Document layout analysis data
BEGIN

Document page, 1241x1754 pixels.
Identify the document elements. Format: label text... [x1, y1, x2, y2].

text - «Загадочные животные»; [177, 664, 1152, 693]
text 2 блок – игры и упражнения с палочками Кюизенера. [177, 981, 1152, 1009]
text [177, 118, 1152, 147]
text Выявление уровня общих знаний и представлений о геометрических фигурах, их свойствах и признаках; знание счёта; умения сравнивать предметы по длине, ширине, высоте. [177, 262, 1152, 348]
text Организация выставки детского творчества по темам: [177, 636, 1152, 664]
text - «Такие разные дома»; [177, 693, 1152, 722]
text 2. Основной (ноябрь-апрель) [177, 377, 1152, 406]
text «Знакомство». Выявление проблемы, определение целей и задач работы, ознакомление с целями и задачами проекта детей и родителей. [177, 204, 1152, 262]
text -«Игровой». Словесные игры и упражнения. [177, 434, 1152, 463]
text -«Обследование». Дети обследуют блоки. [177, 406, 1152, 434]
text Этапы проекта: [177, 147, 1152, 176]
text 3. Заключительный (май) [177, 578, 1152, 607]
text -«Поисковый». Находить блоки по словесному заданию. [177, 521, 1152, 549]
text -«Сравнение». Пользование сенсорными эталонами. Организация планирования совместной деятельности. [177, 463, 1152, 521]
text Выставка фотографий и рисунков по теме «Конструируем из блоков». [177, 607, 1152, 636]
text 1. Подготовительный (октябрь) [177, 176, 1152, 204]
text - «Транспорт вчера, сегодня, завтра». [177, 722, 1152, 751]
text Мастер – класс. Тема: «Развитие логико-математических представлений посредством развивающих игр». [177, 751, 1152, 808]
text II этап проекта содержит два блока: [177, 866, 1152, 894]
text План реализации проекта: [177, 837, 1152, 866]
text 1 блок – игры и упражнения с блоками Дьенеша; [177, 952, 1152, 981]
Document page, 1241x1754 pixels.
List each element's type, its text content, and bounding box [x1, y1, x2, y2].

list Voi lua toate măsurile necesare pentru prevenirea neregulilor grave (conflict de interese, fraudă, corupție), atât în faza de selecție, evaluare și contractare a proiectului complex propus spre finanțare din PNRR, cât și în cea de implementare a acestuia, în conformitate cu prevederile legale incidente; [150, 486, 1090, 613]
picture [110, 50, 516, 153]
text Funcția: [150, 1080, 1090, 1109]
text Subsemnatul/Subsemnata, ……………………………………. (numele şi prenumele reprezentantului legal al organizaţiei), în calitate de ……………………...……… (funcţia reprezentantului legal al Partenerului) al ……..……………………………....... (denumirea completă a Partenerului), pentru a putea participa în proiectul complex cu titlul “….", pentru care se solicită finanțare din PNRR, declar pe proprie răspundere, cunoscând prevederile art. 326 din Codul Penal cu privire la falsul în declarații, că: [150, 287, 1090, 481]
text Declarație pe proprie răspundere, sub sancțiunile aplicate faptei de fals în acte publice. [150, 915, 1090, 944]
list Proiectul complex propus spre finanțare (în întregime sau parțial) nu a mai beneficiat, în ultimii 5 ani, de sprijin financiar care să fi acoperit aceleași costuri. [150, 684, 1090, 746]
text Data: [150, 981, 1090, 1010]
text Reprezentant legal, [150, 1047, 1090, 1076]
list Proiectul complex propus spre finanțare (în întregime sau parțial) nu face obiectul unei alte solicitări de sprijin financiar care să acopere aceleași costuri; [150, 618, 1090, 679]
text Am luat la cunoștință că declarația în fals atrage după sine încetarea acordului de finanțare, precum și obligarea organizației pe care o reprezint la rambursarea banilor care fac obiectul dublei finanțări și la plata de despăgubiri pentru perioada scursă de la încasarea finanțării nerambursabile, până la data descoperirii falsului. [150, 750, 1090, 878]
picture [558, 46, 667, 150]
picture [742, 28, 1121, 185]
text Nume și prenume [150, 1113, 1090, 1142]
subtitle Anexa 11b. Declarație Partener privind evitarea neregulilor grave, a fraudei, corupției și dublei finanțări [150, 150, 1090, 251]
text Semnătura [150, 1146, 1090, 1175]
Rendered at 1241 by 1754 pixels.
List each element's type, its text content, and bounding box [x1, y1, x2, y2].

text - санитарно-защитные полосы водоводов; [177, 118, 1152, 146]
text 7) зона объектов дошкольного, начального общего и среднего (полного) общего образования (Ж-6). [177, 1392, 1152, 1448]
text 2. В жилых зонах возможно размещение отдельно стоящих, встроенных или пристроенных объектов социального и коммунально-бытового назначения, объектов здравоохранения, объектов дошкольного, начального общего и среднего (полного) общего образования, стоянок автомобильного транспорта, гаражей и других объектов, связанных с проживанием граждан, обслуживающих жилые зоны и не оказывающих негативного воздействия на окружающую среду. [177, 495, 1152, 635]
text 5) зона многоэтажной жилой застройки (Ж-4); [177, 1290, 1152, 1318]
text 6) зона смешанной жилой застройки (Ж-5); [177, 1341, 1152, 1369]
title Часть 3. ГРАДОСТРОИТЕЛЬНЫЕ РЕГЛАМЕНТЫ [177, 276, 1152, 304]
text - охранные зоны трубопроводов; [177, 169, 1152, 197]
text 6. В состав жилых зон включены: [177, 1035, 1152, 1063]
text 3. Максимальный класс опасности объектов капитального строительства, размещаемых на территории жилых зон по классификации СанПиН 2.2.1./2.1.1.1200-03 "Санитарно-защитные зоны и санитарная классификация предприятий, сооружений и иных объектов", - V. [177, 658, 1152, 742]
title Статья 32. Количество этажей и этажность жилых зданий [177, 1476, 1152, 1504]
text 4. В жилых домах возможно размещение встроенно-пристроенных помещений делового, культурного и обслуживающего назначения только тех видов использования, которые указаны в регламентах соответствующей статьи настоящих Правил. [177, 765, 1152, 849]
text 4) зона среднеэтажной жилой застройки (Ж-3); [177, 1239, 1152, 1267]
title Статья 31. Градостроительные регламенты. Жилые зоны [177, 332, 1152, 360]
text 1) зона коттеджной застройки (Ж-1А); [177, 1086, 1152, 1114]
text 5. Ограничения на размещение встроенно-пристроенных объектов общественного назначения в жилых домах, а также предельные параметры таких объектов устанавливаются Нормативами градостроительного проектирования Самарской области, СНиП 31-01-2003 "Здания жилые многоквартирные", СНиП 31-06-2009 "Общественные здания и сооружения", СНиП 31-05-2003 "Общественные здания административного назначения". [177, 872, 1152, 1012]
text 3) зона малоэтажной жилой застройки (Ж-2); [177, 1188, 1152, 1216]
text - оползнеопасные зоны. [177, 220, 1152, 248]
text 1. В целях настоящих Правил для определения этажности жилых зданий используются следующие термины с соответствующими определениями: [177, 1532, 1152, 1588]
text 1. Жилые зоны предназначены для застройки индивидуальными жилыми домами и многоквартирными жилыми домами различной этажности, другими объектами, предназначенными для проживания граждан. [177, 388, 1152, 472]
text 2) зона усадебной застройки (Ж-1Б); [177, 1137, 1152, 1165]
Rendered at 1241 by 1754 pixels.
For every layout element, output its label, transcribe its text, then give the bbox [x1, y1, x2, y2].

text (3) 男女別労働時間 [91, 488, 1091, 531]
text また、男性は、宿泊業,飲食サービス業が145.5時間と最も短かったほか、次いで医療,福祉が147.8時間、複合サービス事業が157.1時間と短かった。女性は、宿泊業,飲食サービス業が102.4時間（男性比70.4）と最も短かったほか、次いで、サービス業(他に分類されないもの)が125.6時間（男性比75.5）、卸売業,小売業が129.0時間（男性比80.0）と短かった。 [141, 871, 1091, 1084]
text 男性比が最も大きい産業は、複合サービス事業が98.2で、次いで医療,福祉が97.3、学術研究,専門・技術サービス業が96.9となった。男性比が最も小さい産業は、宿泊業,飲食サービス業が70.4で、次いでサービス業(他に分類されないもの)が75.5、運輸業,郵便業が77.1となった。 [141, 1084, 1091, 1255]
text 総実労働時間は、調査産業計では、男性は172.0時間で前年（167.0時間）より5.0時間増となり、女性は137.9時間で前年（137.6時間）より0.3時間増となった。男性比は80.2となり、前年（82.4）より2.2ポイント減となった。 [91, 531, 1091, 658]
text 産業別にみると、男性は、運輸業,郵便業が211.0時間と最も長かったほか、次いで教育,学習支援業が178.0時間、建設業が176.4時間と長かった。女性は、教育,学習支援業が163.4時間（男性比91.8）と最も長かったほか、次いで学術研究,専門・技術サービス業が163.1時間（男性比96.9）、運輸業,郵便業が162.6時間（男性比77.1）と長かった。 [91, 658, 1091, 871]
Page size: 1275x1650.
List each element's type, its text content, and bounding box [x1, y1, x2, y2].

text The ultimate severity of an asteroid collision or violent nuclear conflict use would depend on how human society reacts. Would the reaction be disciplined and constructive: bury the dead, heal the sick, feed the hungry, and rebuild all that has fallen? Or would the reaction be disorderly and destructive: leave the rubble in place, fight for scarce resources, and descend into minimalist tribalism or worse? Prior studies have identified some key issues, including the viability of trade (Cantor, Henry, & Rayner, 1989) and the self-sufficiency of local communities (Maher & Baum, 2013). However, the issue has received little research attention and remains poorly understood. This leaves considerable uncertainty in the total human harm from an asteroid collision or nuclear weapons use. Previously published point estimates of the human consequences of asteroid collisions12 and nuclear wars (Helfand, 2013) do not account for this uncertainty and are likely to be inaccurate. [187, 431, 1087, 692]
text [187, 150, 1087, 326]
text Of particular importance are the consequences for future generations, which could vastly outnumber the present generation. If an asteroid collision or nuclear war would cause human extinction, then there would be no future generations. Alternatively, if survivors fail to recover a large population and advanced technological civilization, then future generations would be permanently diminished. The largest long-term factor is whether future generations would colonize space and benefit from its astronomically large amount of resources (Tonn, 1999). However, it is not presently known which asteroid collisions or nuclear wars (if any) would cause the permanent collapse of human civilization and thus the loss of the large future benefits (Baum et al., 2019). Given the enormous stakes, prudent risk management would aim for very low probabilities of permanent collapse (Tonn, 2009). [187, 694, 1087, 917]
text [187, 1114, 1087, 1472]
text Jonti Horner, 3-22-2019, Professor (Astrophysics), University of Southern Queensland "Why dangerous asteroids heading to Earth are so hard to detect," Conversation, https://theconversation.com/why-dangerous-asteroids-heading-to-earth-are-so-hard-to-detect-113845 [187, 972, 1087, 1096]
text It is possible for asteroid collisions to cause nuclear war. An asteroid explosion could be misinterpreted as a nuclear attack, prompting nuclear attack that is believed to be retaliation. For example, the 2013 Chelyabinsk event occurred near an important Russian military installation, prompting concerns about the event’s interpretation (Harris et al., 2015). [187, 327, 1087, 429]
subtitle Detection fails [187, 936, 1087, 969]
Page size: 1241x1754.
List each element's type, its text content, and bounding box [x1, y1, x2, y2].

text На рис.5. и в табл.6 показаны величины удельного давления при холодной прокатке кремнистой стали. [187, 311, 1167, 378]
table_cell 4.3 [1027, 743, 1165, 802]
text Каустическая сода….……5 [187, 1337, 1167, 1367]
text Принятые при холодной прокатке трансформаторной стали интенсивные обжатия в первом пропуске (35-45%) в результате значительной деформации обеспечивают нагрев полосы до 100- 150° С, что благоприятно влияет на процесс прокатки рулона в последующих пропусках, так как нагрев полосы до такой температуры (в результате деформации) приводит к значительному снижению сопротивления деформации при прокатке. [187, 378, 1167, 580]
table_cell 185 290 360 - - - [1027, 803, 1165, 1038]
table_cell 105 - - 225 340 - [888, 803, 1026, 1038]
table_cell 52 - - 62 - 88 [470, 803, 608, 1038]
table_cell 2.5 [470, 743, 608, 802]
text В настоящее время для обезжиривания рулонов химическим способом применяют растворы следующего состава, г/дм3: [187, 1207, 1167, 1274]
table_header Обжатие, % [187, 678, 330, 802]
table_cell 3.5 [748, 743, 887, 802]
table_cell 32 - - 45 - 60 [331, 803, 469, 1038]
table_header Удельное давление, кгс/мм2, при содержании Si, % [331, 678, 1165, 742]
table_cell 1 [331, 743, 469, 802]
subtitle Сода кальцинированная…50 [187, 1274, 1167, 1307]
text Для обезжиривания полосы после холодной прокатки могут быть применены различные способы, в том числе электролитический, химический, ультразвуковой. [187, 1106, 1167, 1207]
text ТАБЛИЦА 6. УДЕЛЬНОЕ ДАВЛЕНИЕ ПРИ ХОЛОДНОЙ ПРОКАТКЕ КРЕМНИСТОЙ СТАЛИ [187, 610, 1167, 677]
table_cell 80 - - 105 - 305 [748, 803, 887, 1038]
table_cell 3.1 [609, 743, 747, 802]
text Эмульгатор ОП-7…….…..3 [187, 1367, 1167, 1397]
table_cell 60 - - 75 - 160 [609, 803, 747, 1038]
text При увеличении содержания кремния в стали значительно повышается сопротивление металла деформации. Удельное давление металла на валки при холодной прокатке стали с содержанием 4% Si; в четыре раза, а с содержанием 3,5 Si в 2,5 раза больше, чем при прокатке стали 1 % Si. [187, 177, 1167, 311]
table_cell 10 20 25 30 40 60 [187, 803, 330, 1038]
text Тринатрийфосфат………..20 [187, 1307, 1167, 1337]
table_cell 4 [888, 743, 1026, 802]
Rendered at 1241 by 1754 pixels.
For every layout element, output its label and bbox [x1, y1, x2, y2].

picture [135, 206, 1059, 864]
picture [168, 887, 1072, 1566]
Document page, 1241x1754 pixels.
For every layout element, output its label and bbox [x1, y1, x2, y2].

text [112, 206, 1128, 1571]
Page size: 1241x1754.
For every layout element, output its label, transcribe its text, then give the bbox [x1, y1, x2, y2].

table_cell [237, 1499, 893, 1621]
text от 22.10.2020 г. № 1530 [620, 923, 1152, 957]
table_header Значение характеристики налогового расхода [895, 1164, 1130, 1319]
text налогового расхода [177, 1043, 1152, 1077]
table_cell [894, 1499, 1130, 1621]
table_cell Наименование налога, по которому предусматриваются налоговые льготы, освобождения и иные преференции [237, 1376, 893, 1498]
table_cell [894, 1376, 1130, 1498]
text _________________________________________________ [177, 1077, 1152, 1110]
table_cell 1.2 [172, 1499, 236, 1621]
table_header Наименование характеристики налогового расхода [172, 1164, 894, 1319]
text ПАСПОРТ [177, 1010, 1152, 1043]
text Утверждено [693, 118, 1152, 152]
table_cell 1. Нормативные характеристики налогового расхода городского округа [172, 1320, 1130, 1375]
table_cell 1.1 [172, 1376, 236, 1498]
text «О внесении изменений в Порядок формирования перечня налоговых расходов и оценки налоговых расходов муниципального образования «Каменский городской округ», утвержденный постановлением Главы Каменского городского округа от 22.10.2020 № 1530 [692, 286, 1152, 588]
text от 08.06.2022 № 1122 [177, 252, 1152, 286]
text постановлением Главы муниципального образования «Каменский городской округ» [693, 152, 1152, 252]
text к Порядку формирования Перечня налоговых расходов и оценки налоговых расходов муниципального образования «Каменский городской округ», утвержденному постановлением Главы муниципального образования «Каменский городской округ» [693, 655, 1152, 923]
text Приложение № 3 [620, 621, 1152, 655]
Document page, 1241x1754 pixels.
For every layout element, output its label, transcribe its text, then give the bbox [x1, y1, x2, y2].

END

> **ABOUT THIS TASK**: Every line containing the string "блоки" in the entries should be counted; give the resulting number and nothing else.

> **ANSWER AREA**: 2